Disappointed Hope: Theorising the Critical Import of Disappointment among the Arab Spring Resisters in Egypt

22 Jun 2021, 11:00

Description

A growing literature in peace-building studies has examined the challenge that the ex-resisters’ negative emotions, including disappointment, pose to the creation of sustainable peace in post-conflict societies. However, these accounts focus primarily on evaluating negative emotions in terms of the stability of a post-conflict political order, while failing to account for their ability to inspire political action against the remainders of past violence and oppression. The paper fills this gap by examining the politically transformative potential of ex-resisters’ disappointment and interrogating how it affects the resisters’ horizon of hope.
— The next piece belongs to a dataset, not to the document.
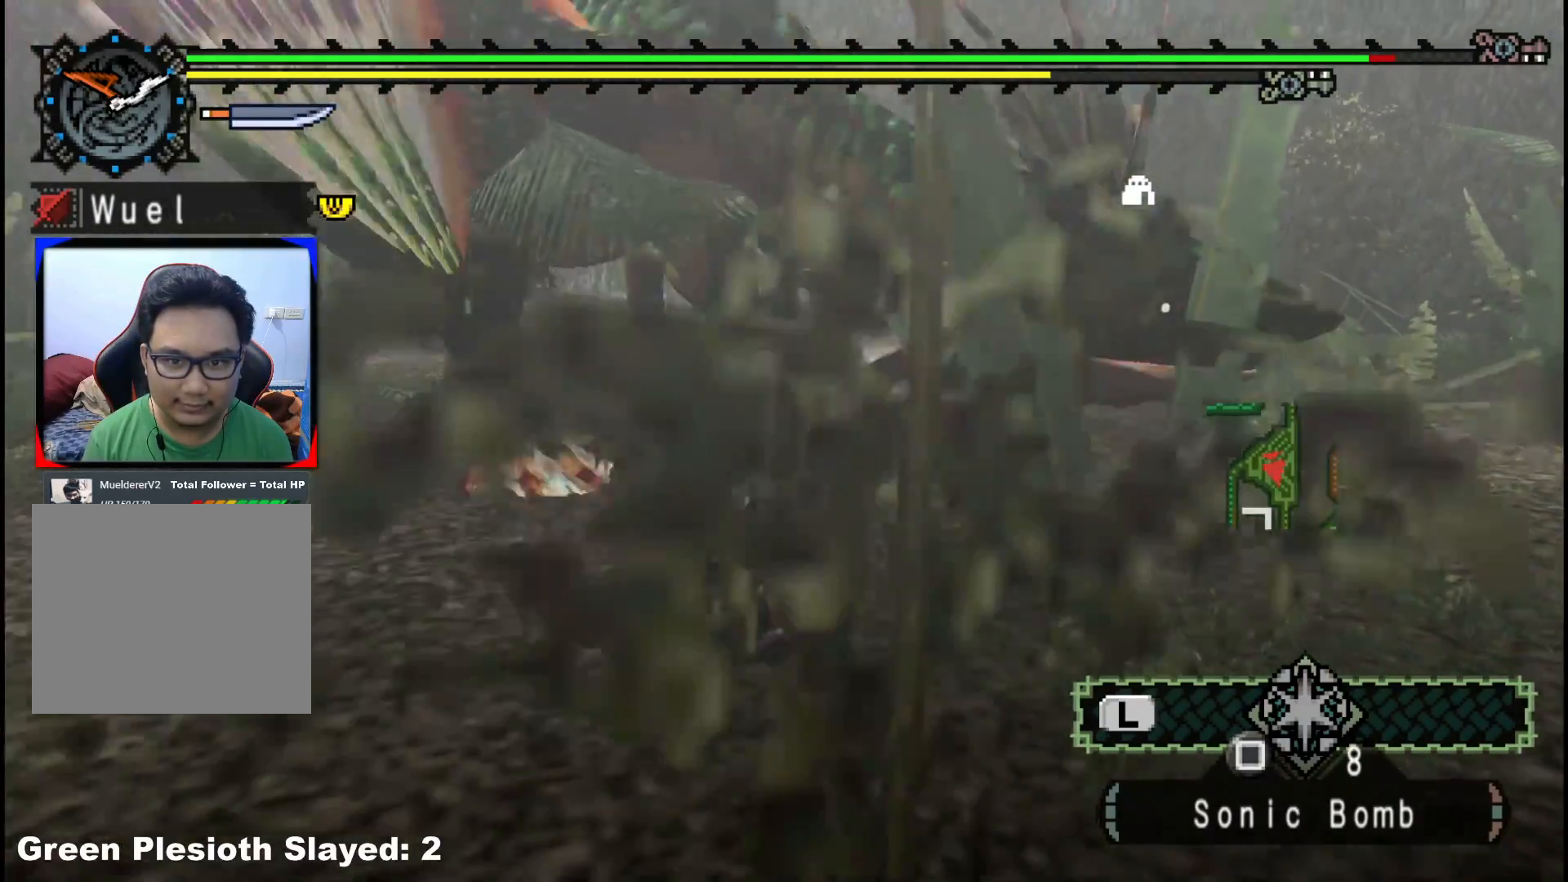
{"dt_ms": 500, "buttons": ["R1"], "left_stick": "up-left", "right_stick": "center", "events": [[117, "right_stick", "center"], [317, "left_stick", "up-left"], [350, "R1", "down"]]}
To that end, I theorise disappointment as an existential feeling that manifests itself as a way of being in the world and reframes our perception of the possibilities for political action. I argue that ex-resisters’ disappointment can lead to what Ernst Bloch called “educated hope,” a hope embodying a renewed commitment to fighting injustice that remains tempered by an ever-present possibility of failure. I demonstrate the prescient political relevance of this theoretical exploration by engaging with two cinematic representations of the Arab Spring uprisings in Egypt: the documentary The Square (2013) and the feature film Clash (2016). The two films show how deep disappointments over the failed promise of revolution did not mark the end of activism, but inspired a new hopefulness about the however uncertain potentials of political action in the present.